M FOUR: ARCHITECTS REVISITED

M FOUR: ARCHITECTS REVISITED

The second module will revisit different theory of topoi architectural theory. The students will work out conceptual schemas, which will allow them to compare different positions of architectural theory. They will proceed by case studies for example on Palladio’s approaches to spatial grammar and syntax, on the cosmic scope of French Revolutionary Architecture, on Durant’s rationalization as well as on more contemporary approaches like the machine habiter (le Corbusier), The Architecture of Well-Tempered Environment (Reyner Banham), Mechanization Takes Command (Sigfried Giedion) or more recent approaches like parametricism (studio Zaha Hadid), Junkspace (Rem Koolhaas), or The Function of Form (Farshid Moussavi) a.o.
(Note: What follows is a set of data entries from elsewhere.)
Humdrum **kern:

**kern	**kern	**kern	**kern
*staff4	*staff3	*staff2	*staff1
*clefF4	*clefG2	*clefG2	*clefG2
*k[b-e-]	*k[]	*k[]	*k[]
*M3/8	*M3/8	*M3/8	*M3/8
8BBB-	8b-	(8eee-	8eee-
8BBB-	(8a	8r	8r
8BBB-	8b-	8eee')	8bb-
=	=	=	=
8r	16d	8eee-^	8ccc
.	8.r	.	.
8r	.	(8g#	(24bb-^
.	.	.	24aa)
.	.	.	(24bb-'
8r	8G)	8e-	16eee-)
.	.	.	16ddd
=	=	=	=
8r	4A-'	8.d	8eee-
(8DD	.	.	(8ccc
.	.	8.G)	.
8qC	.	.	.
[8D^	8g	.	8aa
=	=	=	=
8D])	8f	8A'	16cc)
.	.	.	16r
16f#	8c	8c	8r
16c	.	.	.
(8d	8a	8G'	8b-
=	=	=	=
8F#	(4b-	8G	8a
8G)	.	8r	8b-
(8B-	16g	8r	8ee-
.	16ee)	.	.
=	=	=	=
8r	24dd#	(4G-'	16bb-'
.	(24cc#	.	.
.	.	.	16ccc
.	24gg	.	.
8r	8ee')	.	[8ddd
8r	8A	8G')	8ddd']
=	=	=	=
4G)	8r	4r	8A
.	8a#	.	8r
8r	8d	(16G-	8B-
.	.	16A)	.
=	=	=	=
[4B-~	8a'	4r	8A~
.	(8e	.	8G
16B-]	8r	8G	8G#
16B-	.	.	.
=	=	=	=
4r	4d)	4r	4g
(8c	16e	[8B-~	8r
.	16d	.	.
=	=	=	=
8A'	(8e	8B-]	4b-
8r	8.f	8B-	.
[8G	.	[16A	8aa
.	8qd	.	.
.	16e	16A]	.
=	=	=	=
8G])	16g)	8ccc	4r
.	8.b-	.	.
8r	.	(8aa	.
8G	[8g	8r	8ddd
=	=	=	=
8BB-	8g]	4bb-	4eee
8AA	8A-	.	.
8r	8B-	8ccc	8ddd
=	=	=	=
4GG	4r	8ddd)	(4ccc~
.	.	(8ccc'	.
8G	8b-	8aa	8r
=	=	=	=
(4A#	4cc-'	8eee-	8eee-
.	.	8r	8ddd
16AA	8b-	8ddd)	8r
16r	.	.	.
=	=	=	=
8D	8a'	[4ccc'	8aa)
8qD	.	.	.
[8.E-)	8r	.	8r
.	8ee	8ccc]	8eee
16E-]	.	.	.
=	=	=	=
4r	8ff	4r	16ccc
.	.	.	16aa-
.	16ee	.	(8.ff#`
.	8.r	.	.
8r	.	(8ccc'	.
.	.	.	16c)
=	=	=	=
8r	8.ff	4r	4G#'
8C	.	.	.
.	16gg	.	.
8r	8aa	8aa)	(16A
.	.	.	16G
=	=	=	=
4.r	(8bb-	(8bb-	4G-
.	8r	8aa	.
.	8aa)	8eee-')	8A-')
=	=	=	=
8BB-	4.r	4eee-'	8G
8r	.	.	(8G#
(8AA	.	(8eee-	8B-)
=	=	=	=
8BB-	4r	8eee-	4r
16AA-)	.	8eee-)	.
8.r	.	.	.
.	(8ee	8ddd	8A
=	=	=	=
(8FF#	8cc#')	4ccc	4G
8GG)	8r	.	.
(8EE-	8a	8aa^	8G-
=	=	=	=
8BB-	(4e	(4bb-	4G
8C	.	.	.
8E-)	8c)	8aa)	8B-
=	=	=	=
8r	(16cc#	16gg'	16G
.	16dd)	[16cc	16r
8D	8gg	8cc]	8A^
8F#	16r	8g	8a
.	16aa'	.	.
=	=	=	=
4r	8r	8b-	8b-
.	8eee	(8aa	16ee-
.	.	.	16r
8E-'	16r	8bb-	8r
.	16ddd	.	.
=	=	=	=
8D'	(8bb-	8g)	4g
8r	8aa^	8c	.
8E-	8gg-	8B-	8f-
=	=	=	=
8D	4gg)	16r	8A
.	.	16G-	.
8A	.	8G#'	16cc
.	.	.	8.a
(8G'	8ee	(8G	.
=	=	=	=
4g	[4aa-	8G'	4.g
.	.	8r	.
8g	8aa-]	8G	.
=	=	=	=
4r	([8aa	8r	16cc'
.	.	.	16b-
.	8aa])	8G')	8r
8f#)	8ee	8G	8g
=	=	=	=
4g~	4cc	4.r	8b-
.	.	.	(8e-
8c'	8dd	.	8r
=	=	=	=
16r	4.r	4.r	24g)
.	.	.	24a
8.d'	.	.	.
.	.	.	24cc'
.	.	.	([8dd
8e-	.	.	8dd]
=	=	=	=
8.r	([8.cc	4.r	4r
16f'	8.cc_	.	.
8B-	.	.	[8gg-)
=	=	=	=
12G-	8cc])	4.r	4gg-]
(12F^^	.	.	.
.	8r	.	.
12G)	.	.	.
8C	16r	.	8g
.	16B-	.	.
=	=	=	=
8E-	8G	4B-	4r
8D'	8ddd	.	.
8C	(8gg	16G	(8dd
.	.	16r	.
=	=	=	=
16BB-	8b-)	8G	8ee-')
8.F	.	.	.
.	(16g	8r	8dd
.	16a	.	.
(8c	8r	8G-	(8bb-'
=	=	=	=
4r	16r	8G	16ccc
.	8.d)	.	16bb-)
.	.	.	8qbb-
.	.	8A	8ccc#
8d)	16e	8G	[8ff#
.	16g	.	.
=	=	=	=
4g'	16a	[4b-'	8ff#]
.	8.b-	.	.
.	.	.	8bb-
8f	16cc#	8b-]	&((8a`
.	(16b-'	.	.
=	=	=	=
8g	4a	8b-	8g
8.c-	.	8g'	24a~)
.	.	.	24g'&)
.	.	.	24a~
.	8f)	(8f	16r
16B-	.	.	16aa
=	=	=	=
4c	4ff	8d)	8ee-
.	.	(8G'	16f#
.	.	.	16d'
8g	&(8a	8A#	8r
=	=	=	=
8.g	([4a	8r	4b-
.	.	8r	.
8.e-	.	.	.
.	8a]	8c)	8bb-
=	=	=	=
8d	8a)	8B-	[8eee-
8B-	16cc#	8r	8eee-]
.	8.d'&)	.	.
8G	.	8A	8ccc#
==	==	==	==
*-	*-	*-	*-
The students approaches in analytically formalizing these case studies will be prepared for synthesis and modalization. They will learn how to make these topoi more readily accessible and reconstructible by a sort of “conceptual cross-breeding” of these approaches. In a final exercise, each student will take one approach and reformulate it according to his or her own attitude, or to a fictitious attitude especially conceived and characterized for this occasion. Like this, the students are asked to produce and represent their own written manifestos.
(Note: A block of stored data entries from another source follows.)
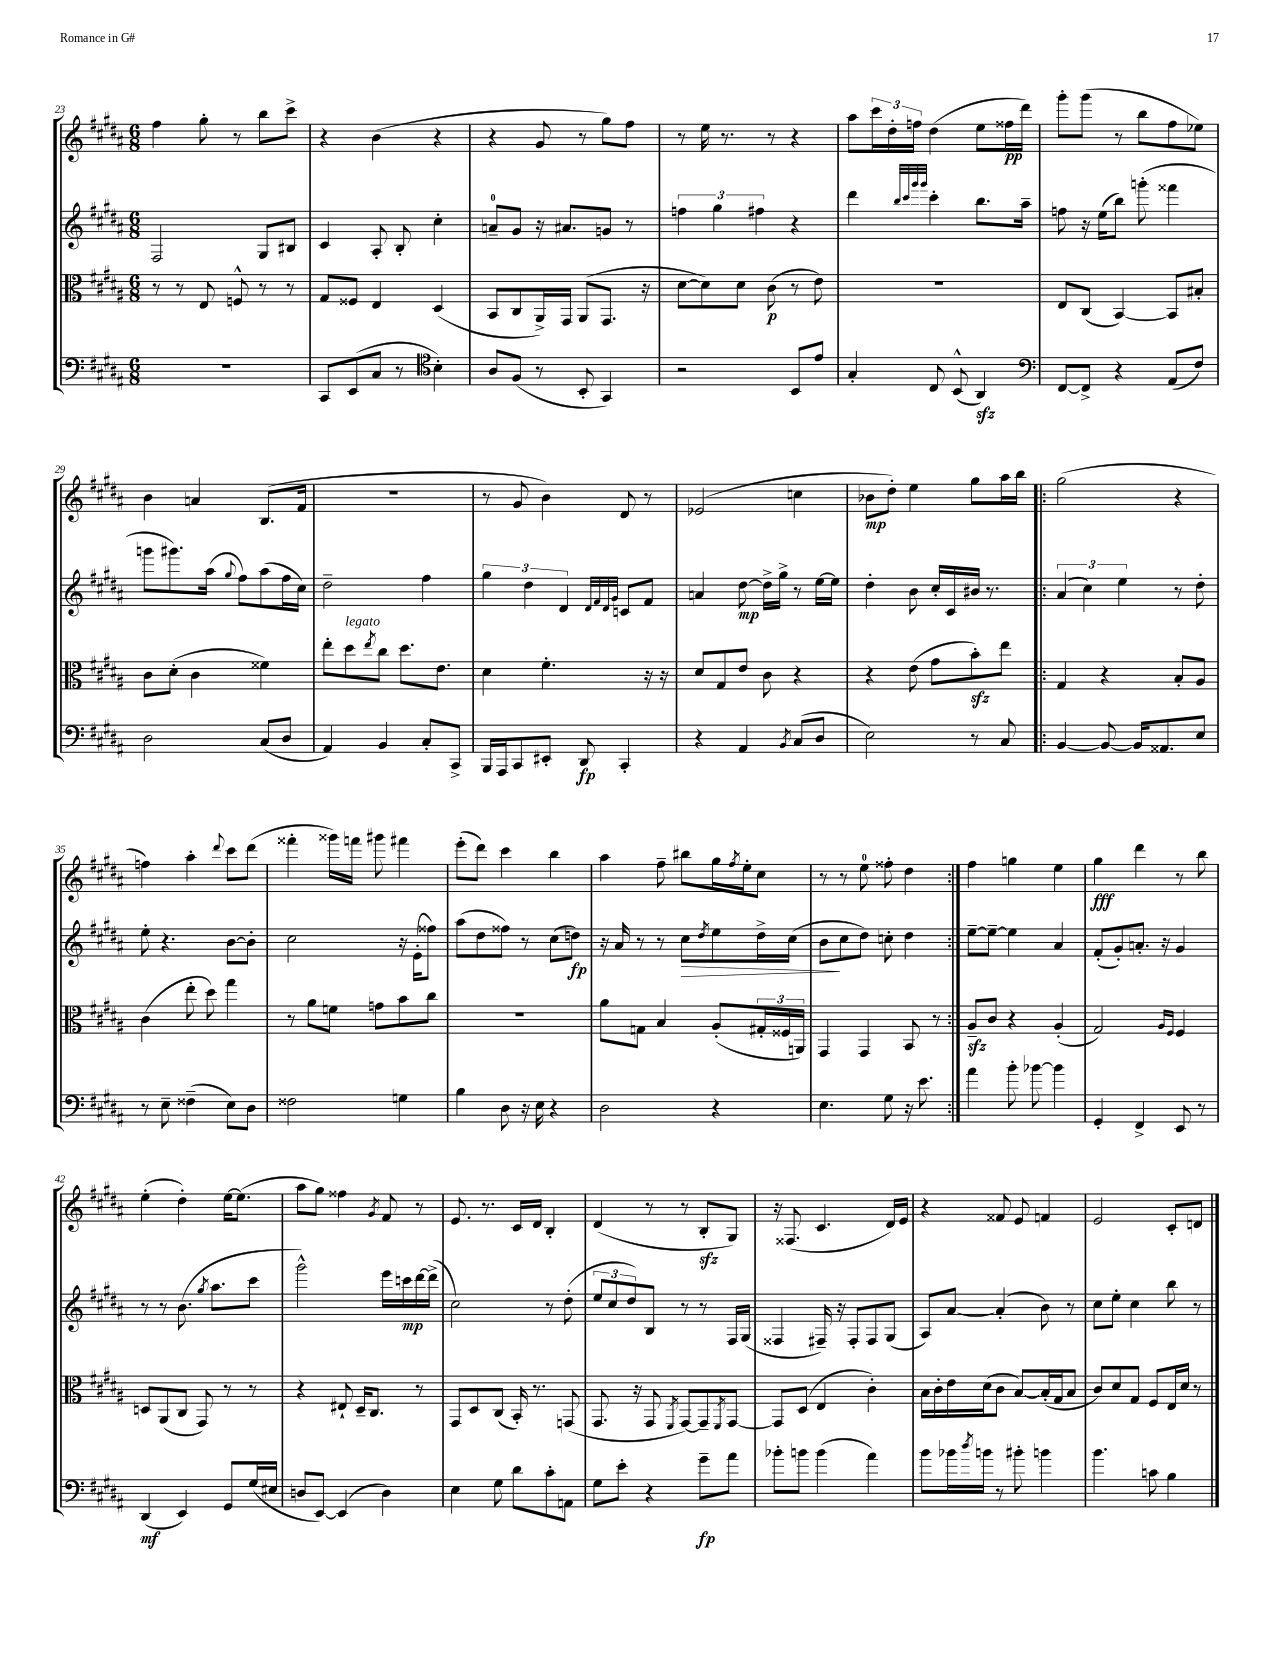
<<
\new StaffGroup <<
\new Staff = "s0" {
    \clef treble \key b \major \numericTimeSignature \time 6/8
    fis''4 gis''8-. r8 b''8 cis'''8-> |
    r4 b'4( r4 |
    r4 gis'8 r8 gis''8) fis''8 |
    r8 e''16 r8. r8 r4 |
    ais''8 \tuplet 3/2 { cis'''16 dis''16-. f''16 } dis''4( e''8 fisis''16\pp dis'''16) |
    gis'''8-. gis'''8( r8 b''8 fis''8 ees''8) |
    b'4 a'4 b8.( fis'16 |
    R2. |
    r8 gis'8 b'4) dis'8 r8 |
    ees'2( c''4 |
    bes'8\mp dis''8-.) e''4 gis''8 ais''16 b''16 |
    \repeat volta 2 { gis''2( r4 |
    f''4) ais''4-. \appoggiatura { dis'''8 } cis'''8 dis'''8( |
    fisis'''4-. gisis'''16) f'''16 gis'''8 fis'''4 |
    e'''8-.( dis'''8) cis'''4 b''4 |
    ais''4 fis''8-- bis''8 gis''16 \acciaccatura { fis''8 } e''16-. cis''8 |
    r8 r8 e''8-0 fisis''8-. dis''4 | }
    fis''4 g''4 e''4 |
    gis''4\fff dis'''4 r8 b''8 |
    e''4-.( dis''4-.) e''16~ e''8.( |
    ais''8 gis''8) fisis''4 \acciaccatura { gis'8 } fis'8 r8 |
    e'8. r8. cis'16 dis'16 b4-. |
    dis'4( r8 r8 b8-.\sfz gis8) |
    r16 fisis8.( cis'4. dis'16) e'16 |
    r4 fisis'8 e'8 f'4 |
    e'2 cis'8-. d'8 \bar "|." |
}
\new Staff = "s1" {
    \clef treble \key b \major \numericTimeSignature \time 6/8
    fis2 gis8 bis8 |
    cis'4 ais8-. b8-. cis''4-. |
    a'8-0-- gis'8 r16 ais'8. g'8 r8 |
    \tuplet 3/2 { f''4 gis''4 fis''4 } r4 |
    dis'''4 \grace { b''32 cis'''32 gis'''32 gis'''32 } cis'''4-. b''8. ais''16-- |
    f''8 r16 e''16( b''8) g'''8-.( fisis'''4 |
    g'''8 gis'''8.) ais''16( \appoggiatura { gis''8 } fis''8) ais''8( fis''16 cis''16) |
    dis''2-- fis''4 |
    \tuplet 3/2 { gis''4 dis''4 dis'4 } \grace { dis'32 fis'32 dis'32 gis'32 } c'8 fis'8 |
    a'4 dis''8~\mp dis''16-> gis''16-> r8 e''16~ e''16 |
    dis''4-. b'8 cis''16-. cis'16 bis'16 r8. |
    \repeat volta 2 { \tuplet 3/2 { ais'4( cis''4) e''4 } r8 dis''8-. |
    e''8-. r4. b'8~ b'8-. |
    cis''2 r16 e'16-.( fisis''8) |
    ais''8( dis''8 fisis''8) r8 cis''8( d''8\fp) |
    r16 ais'16 r8 r8 cis''8\> \acciaccatura { dis''8 } e''8 dis''16-> cis''16( |
    b'8\! cis''8 dis''8) c''8-. dis''4 | }
    e''8~-- e''8~-- e''4 ais'4 |
    fis'8-.( gis'8-.) a'8.-. r16 gis'4 |
    r8 r8 b'8.( \acciaccatura { gis''8 } ais''8. cis'''8 |
    gis'''2-^) e'''16 c'''16\mp dis'''16~ dis'''16->( |
    cis''2) r8 dis''8-.( |
    \tuplet 3/2 { e''8 cis''8 dis''8) } b8 r8 r8 fis16 gis16( |
    fisis4 fis16--) r16 fis8-. fis8 gis8( |
    ais8) ais'8~ ais'4-.( b'8) r8 |
    cis''8 e''8-. cis''4 b''8 r8 \bar "|." |
}
\new Staff = "s2" {
    \clef alto \key b \major \numericTimeSignature \time 6/8
    r8 r8 e8 f8-^ r8 r8 |
    gis8 fisis8 e4 dis4( |
    b,8 cis8 ais,16->) gis,16 ais,8( gis,8. r16 |
    dis'8~ dis'8) dis'8 cis'8\p( r8 e'8) |
    R2. |
    e8 cis8( b,4~) b,8 bis8-. |
    cis'8 dis'8-.( cis'4 fisis'4) |
    e''8-. dis''8^\markup { \italic "legato" } \acciaccatura { e''8 } cis''8 dis''8. e'8. |
    dis'4 fis'4.-. r16 r16 |
    dis'8 gis8 e'8 cis'8 r4 |
    r4 e'8( gis'8 b'8-.\sfz) e''8 |
    \repeat volta 2 { gis4 r4 b8-. ais8 |
    cis'4( e''8-. dis''8) gis''4 |
    r8 ais'8 f'8 g'8 b'8 cis''8 |
    R2. |
    ais'8 g8 b4 ais8-.( \tuplet 3/2 { gis16-. fisis16 a,16) } |
    gis,4 gis,4 b,8 r8 | }
    ais8--\sfz cis'8 r4 ais4-.( |
    gis2) \grace { ais16 fis16 } fis4 |
    d8 ais,8( cis8 gis,8) r8 r8 |
    r4 eis8-! dis16-- cis8. r8 |
    gis,8 dis8 cis8( b,16-.) r8. g,8( |
    gis,8. r16 gis,8 \acciaccatura { fis,8 } gis,8~) gis,8-- \acciaccatura { fis,8 } gis,8~ |
    gis,8 dis8( e4 cis'4-.) |
    b16 cis'16-. e'16 dis'16( cis'8 b8~) b16-.( gis16 b8 |
    cis'8) dis'8 gis8 fis8 e16 dis'16 r8 \bar "|." |
}
\new Staff = "s3" {
    \clef bass \key b \major \numericTimeSignature \time 6/8
    R2. |
    cis,8 e,8( cis8 r8 \clef tenor b4-.) |
    ais8 fis8( r8 b,8-. gis,4) |
    r2 b,8 e'8 |
    gis4-. cis8 b,8-^( ais,4\sfz) |
    \clef bass fis,8~ fis,8-> r4 ais,8( fis8) |
    dis2 cis8( dis8 |
    ais,4) b,4 cis8-. cis,8-> |
    b,,16 ais,,16 cis,8 eis,8-. dis,8\fp cis,4-. |
    r4 ais,4 \acciaccatura { b,8 } cis8( dis8 |
    e2) r8 cis8 |
    \repeat volta 2 { b,4~ b,8~ b,16 aisis,8. e8 |
    r8 e8-- fisis4--( e8) dis8 |
    fisis2 g4 |
    b4 dis8 r16 e16 r4 |
    dis2 r4 |
    e4. gis8 r16 e'8. | }
    ais'4 b'8-. bes'8~ bes'4 |
    gis,4-. fis,4-> e,8 r8 |
    dis,4\mf( e,4) gis,8 gis16( eis16 |
    d8 e,8~) e,4( d4) |
    e4 gis8 dis'8 cis'8-. a,8 |
    gis8 e'8-. r4 gis'8--\fp ais'8 |
    bes'8-. b'8 b'4( ais'4) |
    b'8 bes'16 \acciaccatura { dis''8 } b'16 r8 bis'8-. b'4 |
    b'4. c'8 b4 \bar "|." |
}
>>
>>
\layout { \context { \Score currentBarNumber = #23 } }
The module will start with recapitulating the achievements of the first theory module: what is at stake in the concepts of an architectonics of growth and a general theory of stratification? What is the relevancy of concepts such as the plane of consistency, the abstract machine, or double articulation regarding the power of contemporary information technology and the design space that goes along with this kind of technology and infrastructure?
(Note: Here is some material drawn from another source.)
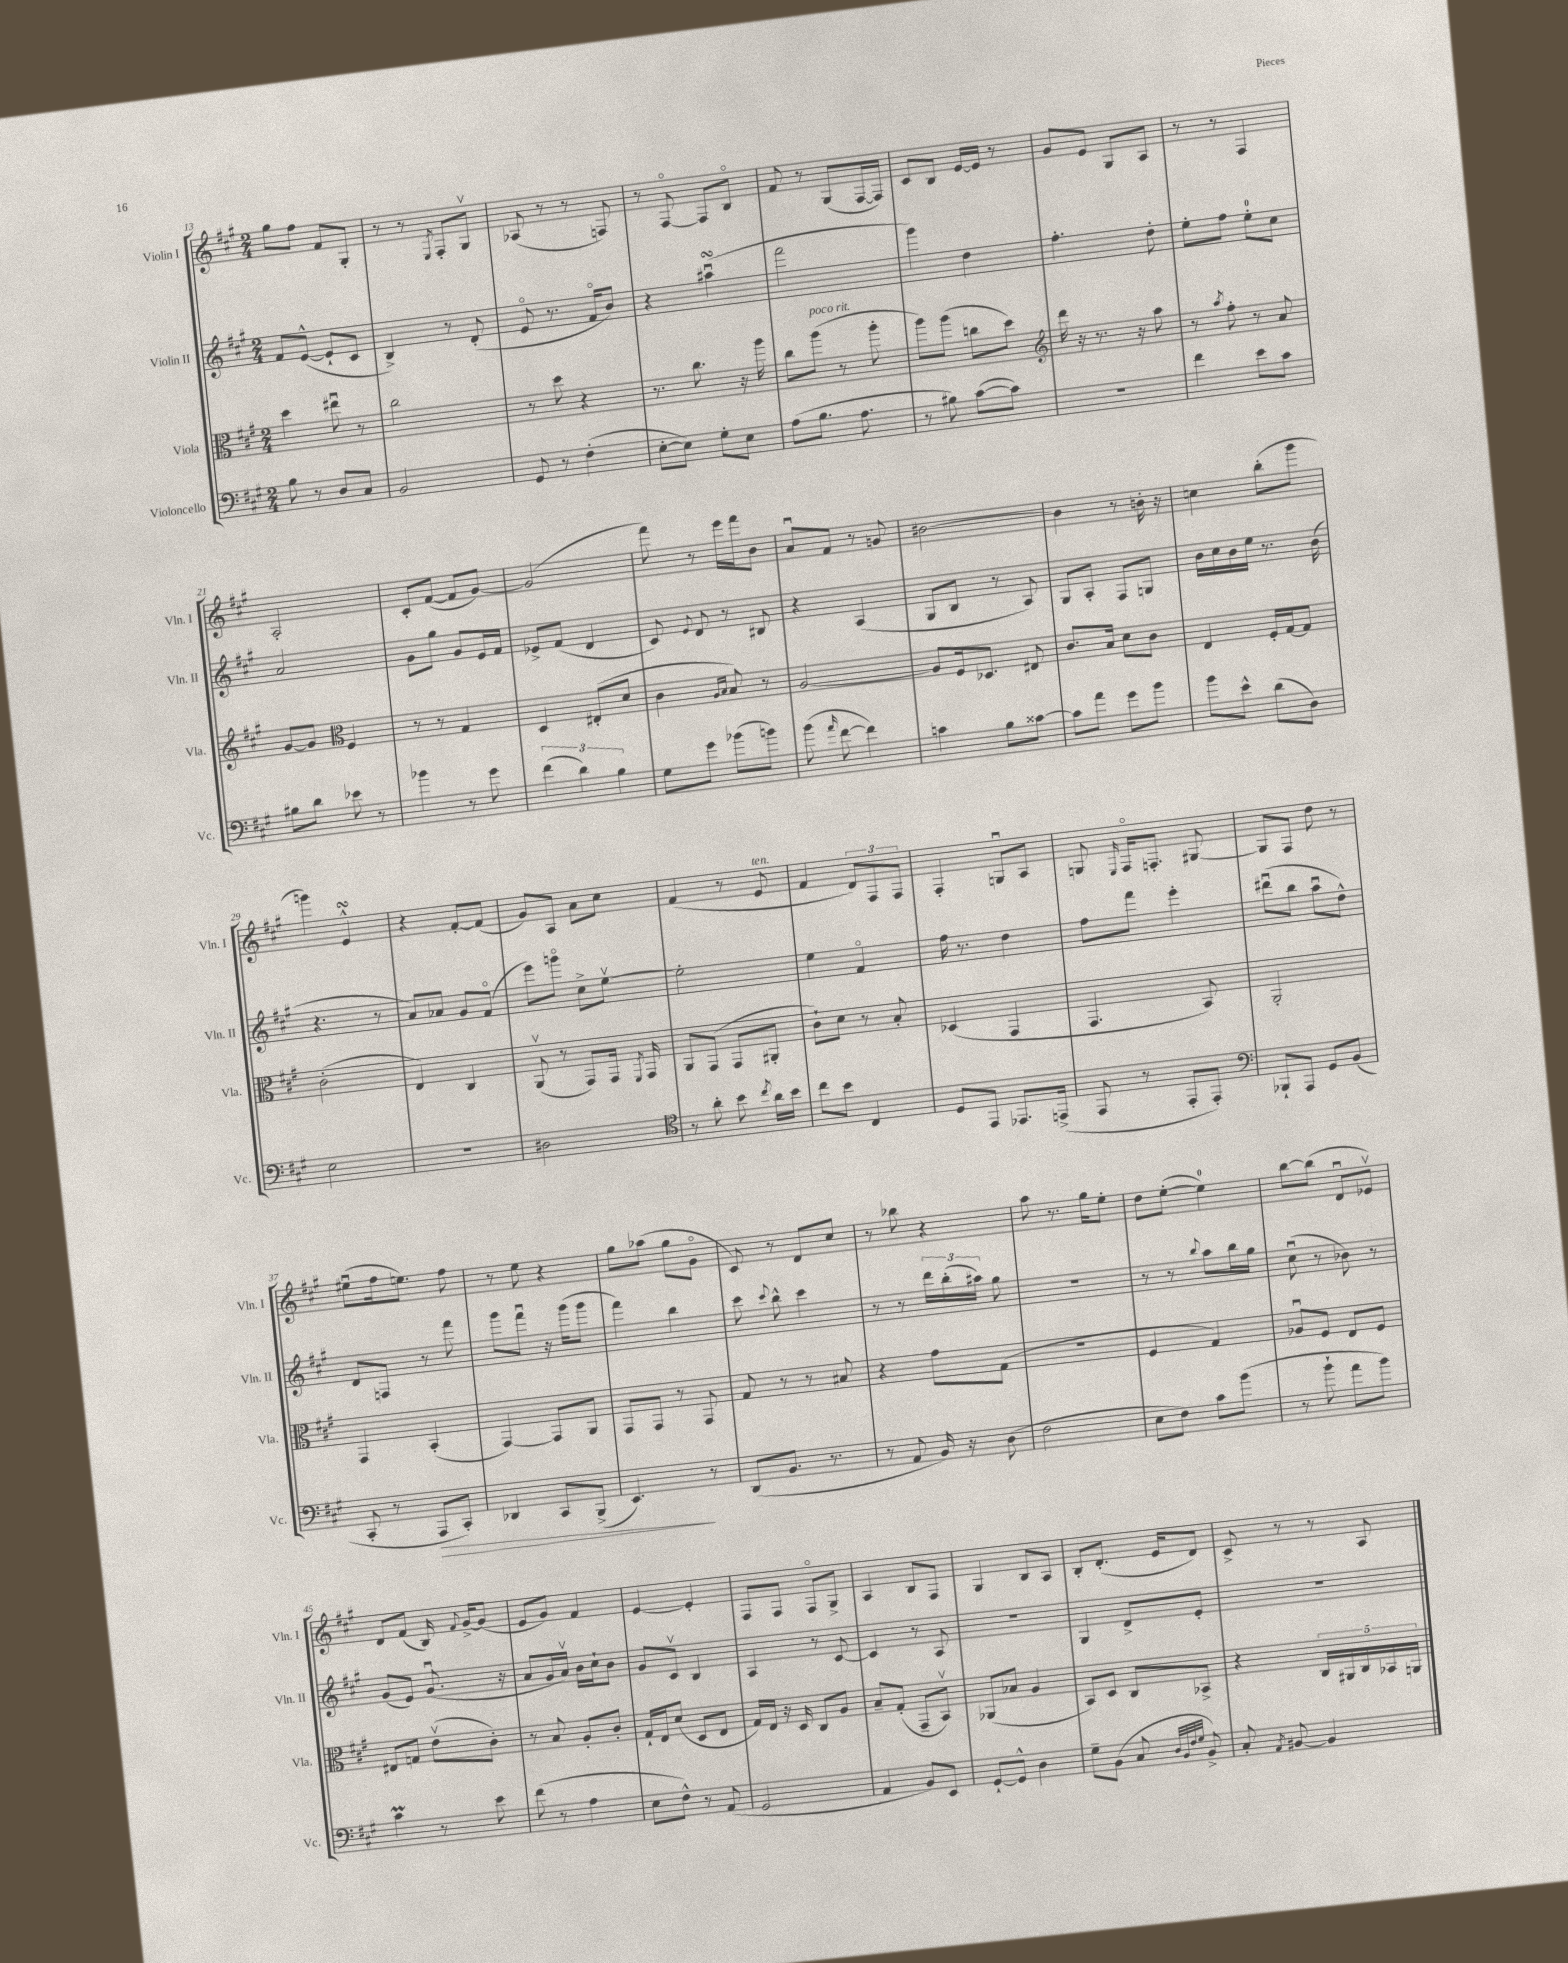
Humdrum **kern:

Keeping these aspects in mind, the students will be introduced to a comparatistic way of engaging with architectural history and theory. They will analyze what kind of values certain theories have regarded as elementary, what emphasis have been put where in different theoretic edifices, and what kind of schemes and concepts they have proposed as mediating between these dimensions. Furthermore they will look at how the technological conditions predominant for different times reveal their impact in particular architectural manifestos and theoretical models. Especially, we will be concerned with how the different numerical spaces incorporated in the respective technological paradigms allow for different kinds of conception and construction principles, and also different paradigms of theoretical reflection.

The students will be trained in developing a sense of distinction and comparison between the spaces of potentials and constraints that different “renderings” of such construction principles allow as a design space for architecture. A great emphasis of the course will lie on analyzing the role of technology for architectural theories, as well as the different attitudes taken towards technology therein.